Assignment => Please retype every record below exactly, leaving the pictures out.

[[ Data for the task open ]]

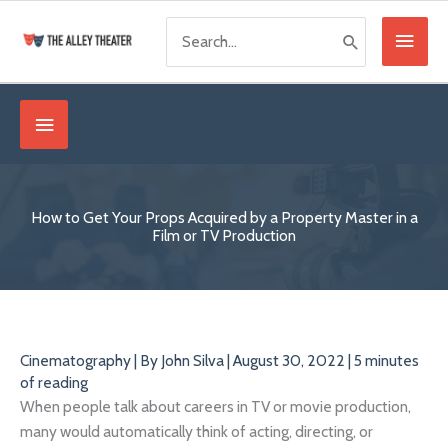
Skip
Search
Main
to
for:
content
Menu
Below
Header
How to Get Your Props Acquired by a Property Master in a
Film or TV Production
Cinematography
| By
John Silva
|
August 30, 2022
|
5 minutes
of reading
When people talk about careers in TV or movie production,
many would automatically think of acting, directing, or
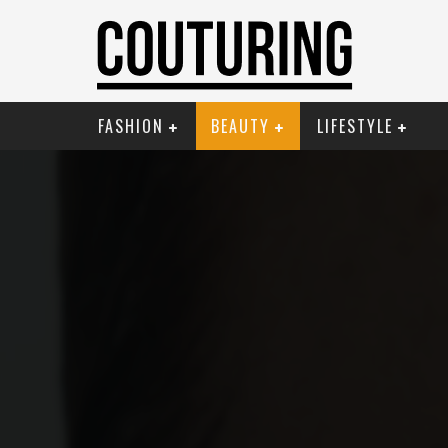
FASHION
BEAUTY
LIFESTYLE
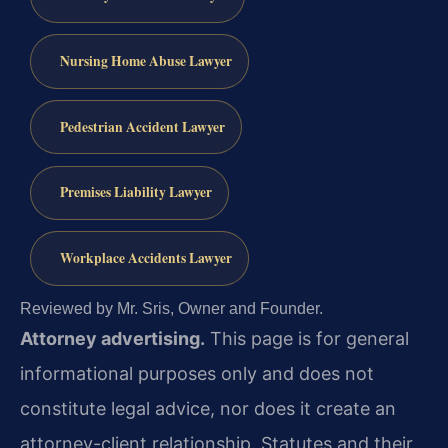
Nursing Home Abuse Lawyer
Pedestrian Accident Lawyer
Premises Liability Lawyer
Workplace Accidents Lawyer
Reviewed by Mr. Sris, Owner and Founder.
Attorney advertising.
This page is for general
informational purposes only and does not
constitute legal advice, nor does it create an
attorney-client relationship. Statutes and their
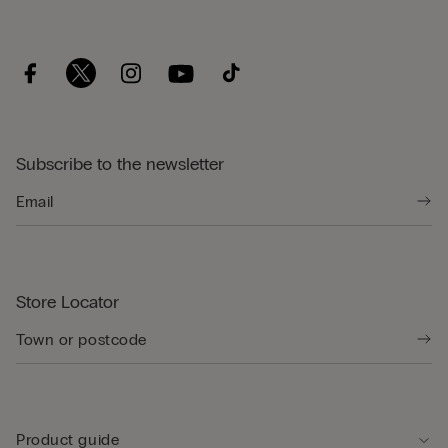
Subscribe to the newsletter
Store Locator
Product guide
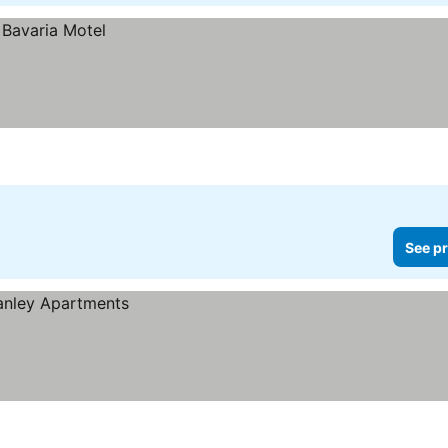
See pr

[[ Data for the task closed ]]

Answer for this exercise =>
Skip
Search
Main
to
for:
content
Menu
Below
Header
How to Get Your Props Acquired by a Property Master in a
Film or TV Production
Cinematography
| By
John Silva
|
August 30, 2022
|
5 minutes
of reading
When people talk about careers in TV or movie production,
many would automatically think of acting, directing, or
FASHION
BEAUTY
LIFESTYLE
Nursing Home Abuse Lawyer
Pedestrian Accident Lawyer
Premises Liability Lawyer
Workplace Accidents Lawyer
Reviewed by Mr. Sris, Owner and Founder.
Attorney advertising.
This page is for general
informational purposes only and does not
constitute legal advice, nor does it create an
attorney-client relationship. Statutes and their
Subscribe to the newsletter
Store Locator
Product guide
See pr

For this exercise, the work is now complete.